Count how many lines of the data below contain the string "track". Reply with the number alone.
↓↓↓
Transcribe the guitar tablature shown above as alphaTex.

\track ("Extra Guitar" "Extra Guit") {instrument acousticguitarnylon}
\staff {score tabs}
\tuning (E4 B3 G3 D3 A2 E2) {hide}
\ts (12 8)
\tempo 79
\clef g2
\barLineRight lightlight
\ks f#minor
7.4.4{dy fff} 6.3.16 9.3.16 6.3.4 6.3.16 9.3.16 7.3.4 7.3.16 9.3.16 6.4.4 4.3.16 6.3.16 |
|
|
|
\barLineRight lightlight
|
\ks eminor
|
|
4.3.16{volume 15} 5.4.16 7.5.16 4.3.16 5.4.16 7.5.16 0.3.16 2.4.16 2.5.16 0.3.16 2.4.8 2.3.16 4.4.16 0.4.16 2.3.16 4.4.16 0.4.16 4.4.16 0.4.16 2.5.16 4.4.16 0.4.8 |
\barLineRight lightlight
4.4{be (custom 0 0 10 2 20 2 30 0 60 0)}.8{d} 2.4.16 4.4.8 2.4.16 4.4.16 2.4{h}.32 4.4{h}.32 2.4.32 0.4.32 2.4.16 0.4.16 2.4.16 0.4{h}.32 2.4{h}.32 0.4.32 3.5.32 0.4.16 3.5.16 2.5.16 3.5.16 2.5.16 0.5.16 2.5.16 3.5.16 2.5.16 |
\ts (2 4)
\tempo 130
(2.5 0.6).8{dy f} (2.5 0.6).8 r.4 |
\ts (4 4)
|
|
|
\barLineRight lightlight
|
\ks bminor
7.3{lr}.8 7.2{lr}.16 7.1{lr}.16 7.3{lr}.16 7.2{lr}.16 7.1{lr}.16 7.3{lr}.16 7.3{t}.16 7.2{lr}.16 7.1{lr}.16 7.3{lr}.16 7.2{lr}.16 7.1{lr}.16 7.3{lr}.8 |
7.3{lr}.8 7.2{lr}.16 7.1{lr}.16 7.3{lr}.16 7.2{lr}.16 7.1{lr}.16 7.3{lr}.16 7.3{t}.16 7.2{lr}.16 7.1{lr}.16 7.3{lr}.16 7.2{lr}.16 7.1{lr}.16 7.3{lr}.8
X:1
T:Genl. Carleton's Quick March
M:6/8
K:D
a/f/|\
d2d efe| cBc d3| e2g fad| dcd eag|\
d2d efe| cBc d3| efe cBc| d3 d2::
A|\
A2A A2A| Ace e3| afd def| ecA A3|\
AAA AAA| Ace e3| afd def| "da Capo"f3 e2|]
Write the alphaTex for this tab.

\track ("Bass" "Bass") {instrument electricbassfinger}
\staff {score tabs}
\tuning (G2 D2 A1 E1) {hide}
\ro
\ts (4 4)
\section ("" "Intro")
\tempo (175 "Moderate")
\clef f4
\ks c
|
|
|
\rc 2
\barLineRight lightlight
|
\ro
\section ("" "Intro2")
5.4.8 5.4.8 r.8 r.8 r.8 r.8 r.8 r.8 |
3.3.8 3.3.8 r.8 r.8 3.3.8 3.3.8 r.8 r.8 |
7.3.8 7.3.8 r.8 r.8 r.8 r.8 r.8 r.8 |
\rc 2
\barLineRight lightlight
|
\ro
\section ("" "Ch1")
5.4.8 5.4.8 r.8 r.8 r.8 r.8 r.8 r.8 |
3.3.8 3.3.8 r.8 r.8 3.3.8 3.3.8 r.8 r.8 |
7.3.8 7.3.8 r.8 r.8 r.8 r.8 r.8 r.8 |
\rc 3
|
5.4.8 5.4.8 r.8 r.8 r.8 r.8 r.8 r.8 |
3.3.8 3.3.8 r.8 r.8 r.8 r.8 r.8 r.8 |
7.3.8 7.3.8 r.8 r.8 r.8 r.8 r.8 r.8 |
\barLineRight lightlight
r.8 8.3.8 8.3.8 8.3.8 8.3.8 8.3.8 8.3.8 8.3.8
↑↑↑
The solution:
2